**Consigne**
Traduisez en anglais la phrase suivante du texte sur la rencontre entre la jeunesse congolaise et le Président : « Le Président Tshisekedi a indiqué avoir fait de l’amélioration des conditions sociales des militaires une priorité de son action, évoquant les efforts engagés pour renforcer leur prise en charge et celle de leurs familles. »

Kinshasa, samedi 13 décembre 2025. La jeunesse congolaise a participé, ce samedi, à un échange direct avec le Président de la République, Félix Antoine Tshisekedi Tshilombo. Cette rencontre, présentée comme un moment de dialogue franc et solennel, visait à renforcer le lien entre l’État et une jeunesse appelée à jouer un rôle central dans le présent et l’avenir du pays.

Au cours de cet échange, le Chef de l’État est revenu longuement sur la situation sociale des Forces armées de la République démocratique du Congo (FARDC) à son arrivée au pouvoir. Il a décrit une armée confrontée à des conditions de vie précaires, soulignant le manque de moyens matériels, logistiques et financiers dont souffraient les militaires, en particulier ceux du rang, souvent engagés au front sans ressources suffisantes.
Le Président Tshisekedi a indiqué avoir fait de l’amélioration des conditions sociales des militaires une priorité de son action, évoquant les efforts engagés pour renforcer leur prise en charge et celle de leurs familles. Selon lui, l’objectif poursuivi est de permettre aux forces de défense de se consacrer pleinement à leur mission régalienne de protection de l’intégrité territoriale.

**Données sources**

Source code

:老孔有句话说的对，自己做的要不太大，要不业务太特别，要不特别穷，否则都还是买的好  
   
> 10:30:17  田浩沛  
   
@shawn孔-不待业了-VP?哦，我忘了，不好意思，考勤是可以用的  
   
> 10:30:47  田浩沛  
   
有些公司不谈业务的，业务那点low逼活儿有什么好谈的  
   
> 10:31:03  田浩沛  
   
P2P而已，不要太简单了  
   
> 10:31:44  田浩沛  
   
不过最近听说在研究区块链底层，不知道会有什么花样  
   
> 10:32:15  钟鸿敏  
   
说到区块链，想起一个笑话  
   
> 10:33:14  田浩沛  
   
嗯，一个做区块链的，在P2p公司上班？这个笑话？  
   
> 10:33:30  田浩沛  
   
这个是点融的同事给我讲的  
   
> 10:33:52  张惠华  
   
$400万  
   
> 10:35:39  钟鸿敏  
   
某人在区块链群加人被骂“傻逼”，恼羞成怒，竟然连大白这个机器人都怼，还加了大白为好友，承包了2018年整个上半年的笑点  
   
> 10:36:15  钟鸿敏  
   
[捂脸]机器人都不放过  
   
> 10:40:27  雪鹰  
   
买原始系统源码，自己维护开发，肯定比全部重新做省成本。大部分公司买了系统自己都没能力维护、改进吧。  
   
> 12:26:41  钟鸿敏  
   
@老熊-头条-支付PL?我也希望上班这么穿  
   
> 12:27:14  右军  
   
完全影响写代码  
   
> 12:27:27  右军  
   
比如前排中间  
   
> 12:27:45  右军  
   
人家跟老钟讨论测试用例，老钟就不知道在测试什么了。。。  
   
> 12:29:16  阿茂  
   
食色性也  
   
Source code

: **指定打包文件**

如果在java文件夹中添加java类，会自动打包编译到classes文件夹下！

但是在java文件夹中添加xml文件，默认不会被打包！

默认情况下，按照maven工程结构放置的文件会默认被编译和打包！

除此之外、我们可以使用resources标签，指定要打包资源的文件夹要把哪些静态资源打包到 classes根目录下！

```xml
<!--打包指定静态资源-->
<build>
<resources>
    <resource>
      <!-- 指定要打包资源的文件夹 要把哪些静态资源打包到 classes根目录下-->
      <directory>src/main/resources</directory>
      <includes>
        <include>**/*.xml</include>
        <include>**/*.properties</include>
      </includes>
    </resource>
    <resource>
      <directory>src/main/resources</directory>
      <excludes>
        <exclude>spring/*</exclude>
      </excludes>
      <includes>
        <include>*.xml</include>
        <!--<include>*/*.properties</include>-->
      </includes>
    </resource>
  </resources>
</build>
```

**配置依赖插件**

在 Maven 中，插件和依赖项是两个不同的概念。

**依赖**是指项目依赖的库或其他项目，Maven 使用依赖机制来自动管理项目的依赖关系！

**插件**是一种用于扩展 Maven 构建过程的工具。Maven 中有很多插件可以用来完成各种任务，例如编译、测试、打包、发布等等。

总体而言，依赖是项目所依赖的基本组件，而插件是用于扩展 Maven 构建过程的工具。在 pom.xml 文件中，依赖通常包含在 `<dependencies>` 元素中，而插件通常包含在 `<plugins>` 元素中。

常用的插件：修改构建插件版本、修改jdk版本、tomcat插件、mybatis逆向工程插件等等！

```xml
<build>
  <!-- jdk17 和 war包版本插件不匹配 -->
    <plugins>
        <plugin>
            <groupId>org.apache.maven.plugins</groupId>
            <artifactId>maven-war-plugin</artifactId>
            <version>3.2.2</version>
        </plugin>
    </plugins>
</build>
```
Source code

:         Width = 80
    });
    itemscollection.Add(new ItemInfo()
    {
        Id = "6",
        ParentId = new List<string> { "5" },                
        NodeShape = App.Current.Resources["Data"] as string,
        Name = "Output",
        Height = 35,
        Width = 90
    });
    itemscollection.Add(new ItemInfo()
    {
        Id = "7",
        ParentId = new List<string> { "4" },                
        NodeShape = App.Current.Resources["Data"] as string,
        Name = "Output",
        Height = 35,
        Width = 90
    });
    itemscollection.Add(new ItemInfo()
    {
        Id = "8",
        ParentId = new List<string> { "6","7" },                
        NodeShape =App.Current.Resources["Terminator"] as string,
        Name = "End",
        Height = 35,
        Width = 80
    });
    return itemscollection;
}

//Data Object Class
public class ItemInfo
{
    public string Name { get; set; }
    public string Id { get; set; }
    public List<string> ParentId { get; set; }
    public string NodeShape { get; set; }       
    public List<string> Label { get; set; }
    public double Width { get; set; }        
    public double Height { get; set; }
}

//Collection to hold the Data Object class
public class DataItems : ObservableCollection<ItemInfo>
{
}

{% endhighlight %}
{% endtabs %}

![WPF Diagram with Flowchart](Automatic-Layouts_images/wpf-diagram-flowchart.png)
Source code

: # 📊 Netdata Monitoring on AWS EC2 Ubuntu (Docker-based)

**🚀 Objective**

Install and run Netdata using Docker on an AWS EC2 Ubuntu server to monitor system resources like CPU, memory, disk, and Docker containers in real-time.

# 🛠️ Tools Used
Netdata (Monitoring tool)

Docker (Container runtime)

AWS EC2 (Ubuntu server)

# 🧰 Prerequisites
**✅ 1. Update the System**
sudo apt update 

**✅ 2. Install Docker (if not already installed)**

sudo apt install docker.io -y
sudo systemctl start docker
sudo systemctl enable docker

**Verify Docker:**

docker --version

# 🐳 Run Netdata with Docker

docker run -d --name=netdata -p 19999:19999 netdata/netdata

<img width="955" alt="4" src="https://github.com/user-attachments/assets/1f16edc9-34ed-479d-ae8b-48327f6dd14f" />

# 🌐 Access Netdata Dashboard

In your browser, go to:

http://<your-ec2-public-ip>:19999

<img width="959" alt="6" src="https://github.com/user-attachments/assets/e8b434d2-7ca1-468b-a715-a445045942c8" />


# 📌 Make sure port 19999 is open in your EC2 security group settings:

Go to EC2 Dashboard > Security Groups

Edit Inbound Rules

**Corrigé**
President Tshisekedi stated that he had made improving the social conditions of military personnel a priority of his action, citing the efforts undertaken to strengthen support for them and for their families.